Bismack Biyombo's big playoff performance paid off. The fifth-year center has signed a four-year contract worth $72 million in Orlando, per the AP's Jon Krawczynski, and it's a puzzling move for the Magic.
The Magic also traded for Serge Ibaka earlier in the offseason, so their front court is now made up of Biyombo, Ibaka, Nikola Vucevic and recently signed Jeff Green. There's also top draft pick Aaron Gordon, who plays better at power forward, but he might have to shift down to small forward simply out of necessity to get minutes. One solution would be to trade Vucevic, which the Magic reportedly might do.
Biyombo didn't have many suitors in his first round of free agency. He settled for a two-year, $5.75 million contract up north that included a player option for 2016-17. His breakout performance in the playoffs made it an easy decision to tear up the second year of that pact. He put together a monster 26-rebound, four block game in a 99-84 win over Cleveland, was an unexpected catalyst behind Toronto's run to the Eastern Conference Finals, and averaged 6.2 points, 9.4 rebounds, and 1.4 blocks in the postseason.
Those first two numbers would count as career highs over a full season.
The Congolese big man's offensive game is nearly non-existent away from the rim, but he's a harried rebounder who extends possessions with his play in the paint.
Biyombo came into the league as a draft day favorite of Charlotte Bobcats (as they were then called) chairman Michael Jordan, who acquired the center in a draft night trade in 2012 and then started him in 41 games as a rookie the following season. However, the inexperienced Biyombo struggled to adjust to his new surroundings. Turnovers and foul problems plagued him through his first four seasons, and Jordan failed to even tender him a qualifying offer when his contract expired last season.
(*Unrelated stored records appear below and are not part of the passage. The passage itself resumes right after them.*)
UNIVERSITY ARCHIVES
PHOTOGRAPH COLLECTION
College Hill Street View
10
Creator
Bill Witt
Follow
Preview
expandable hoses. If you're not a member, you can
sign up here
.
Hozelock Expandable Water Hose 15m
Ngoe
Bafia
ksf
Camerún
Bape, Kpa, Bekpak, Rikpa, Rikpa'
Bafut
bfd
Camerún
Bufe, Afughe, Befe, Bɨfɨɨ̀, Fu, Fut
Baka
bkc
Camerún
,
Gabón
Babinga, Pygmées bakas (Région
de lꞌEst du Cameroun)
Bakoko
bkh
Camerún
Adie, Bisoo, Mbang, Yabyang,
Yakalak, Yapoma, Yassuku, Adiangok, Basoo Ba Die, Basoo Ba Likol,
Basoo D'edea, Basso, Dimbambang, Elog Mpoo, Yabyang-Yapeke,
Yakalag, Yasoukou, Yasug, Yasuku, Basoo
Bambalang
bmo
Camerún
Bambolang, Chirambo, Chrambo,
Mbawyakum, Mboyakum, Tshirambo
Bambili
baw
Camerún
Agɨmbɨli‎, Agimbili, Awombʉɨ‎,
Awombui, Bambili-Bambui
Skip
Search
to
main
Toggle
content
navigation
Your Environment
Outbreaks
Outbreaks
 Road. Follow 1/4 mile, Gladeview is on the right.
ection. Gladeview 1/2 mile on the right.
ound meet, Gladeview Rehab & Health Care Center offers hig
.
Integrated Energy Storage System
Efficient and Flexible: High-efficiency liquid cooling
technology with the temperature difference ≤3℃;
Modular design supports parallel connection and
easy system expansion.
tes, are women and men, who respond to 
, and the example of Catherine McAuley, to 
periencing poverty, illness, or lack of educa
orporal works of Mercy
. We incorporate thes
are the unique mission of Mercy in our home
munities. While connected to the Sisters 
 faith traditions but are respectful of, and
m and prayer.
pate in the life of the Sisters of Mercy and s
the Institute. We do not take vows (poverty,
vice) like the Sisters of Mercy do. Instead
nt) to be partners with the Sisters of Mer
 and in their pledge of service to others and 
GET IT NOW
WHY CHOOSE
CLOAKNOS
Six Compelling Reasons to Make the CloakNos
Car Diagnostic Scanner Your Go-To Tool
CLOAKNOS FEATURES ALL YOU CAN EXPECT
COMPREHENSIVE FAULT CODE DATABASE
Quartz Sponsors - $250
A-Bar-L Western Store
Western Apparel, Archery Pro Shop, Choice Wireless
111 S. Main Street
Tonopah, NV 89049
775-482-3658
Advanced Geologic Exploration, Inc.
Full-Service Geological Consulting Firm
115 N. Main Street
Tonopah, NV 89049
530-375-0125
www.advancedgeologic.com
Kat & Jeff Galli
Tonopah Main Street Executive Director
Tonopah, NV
That led him to Toronto, where the Raptors found a way to highlight his defensive play while minimizing the damage he could do on the offensive end. Still, in five seasons in the NBA, Biyombo has never had an offensive plus/minus score better than -2.4. While he's improving near the basket -- his .586 true shooting percentage this past season was the second-highest of his career -- Frank Vogel will have to plan around him when it comes to setting up in the half court.
At just 23 years old, there's still plenty of room for the defensive-minded center to grow into a reasonable two-way threat and become the kind of player Jordan envisioned he could be. One year ago, Biyombo was staring down a reasonable chance of playing his next season overseas. After carving up the Cavaliers, he's got all the security he could ever need now in Orlando.